NEW YORK – Silence Therapeutics on Thursday said top-line data from its ongoing Phase II clinical trial of the experimental cardiovascular drug zerlasiran supports advancing the drug into a Phase III clinical trial at a dose of 300 milligrams.
London-based Silence Therapeutics is studying zerlasiran within a randomized-controlled Phase II clinical trial dubbed ALPACAR-360, which enrolled patients at high risk of atherosclerotic cardiovascular disease events and elevated lipoprotein(a), a type of low-density lipoprotein cholesterol that's associated with cardiovascular diseases.

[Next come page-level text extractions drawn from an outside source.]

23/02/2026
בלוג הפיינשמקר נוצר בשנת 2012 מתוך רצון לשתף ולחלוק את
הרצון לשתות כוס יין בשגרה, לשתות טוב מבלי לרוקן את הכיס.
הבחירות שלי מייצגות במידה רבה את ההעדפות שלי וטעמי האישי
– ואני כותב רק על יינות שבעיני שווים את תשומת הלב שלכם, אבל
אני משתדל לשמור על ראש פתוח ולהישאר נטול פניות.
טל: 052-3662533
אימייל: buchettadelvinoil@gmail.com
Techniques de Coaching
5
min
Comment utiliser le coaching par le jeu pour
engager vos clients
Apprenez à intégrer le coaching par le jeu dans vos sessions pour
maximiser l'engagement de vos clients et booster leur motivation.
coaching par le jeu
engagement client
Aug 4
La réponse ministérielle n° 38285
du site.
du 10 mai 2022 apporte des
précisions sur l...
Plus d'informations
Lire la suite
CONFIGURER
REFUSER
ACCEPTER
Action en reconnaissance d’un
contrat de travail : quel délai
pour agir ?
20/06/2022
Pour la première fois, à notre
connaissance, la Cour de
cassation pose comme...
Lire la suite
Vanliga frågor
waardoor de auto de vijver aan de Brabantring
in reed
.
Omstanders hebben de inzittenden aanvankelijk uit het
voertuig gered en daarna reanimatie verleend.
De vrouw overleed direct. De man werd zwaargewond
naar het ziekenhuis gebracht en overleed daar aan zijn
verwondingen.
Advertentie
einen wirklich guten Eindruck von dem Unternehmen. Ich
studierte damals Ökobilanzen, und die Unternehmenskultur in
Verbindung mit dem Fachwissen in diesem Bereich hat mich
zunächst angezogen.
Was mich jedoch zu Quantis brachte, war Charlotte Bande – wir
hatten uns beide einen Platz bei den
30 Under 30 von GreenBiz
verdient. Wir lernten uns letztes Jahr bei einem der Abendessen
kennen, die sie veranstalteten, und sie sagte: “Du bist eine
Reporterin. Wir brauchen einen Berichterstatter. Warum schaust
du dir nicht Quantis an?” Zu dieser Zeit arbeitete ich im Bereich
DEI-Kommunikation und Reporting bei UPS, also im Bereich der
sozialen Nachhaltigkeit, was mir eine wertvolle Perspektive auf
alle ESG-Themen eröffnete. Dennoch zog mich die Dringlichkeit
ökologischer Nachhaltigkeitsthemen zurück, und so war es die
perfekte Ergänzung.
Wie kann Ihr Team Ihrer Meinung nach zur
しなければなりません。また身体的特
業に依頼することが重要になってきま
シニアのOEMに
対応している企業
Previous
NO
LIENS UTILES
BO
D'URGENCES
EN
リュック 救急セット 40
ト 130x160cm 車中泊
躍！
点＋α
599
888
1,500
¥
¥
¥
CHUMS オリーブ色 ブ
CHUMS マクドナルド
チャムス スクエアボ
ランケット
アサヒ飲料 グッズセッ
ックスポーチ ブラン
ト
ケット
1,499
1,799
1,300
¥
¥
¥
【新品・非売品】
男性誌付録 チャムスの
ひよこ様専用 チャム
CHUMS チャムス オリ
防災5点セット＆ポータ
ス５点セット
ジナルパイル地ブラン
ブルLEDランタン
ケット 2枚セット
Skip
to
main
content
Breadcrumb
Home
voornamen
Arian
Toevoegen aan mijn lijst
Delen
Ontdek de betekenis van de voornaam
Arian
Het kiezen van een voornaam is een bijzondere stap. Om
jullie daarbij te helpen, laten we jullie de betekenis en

Patients received a placebo or zerlasiran every 16 weeks or 24 weeks for a 48-week treatment period. Zerlasiran, an siRNA therapy, targets and degrades the mRNA that encodes for one of Lp(a)'s core components, apolipoprotein(a).
Zerlasiran-treated patients experienced sustained reductions in Lp(a) from baseline compared to the group that received a placebo through week 48. The median maximum Lp(a) reduction was about 90 percent or greater and was observed for the two doses that investigators studied in the clinical trial, 300 milligrams or 450 milligrams.
Zerlasiran was tolerated well, and investigators observed no serious safety concerns. Patients will continue to be monitored through week 60.
The Phase II data suggest "an infrequent dosing regimen of at least quarterly with the 300 milligram dose," Steven Romano, Silence Therapeutics' head of R&D, said in a statement. "We look forward to advancing zerlasiran to Phase III as a potential treatment for this major unmet need in cardiovascular disease."
Silence Therapeutics leadership previously said the company expects to launch a registrational Phase III trial in 2025, in which investigators will track cardiovascular outcomes on zerlasiran.
There are multiple investigational drugs targeting Lp(a) in clinical trials, including candidates from Novartis Pharmaceuticals, Amgen, and Eli Lilly, but none have been approved for marketing.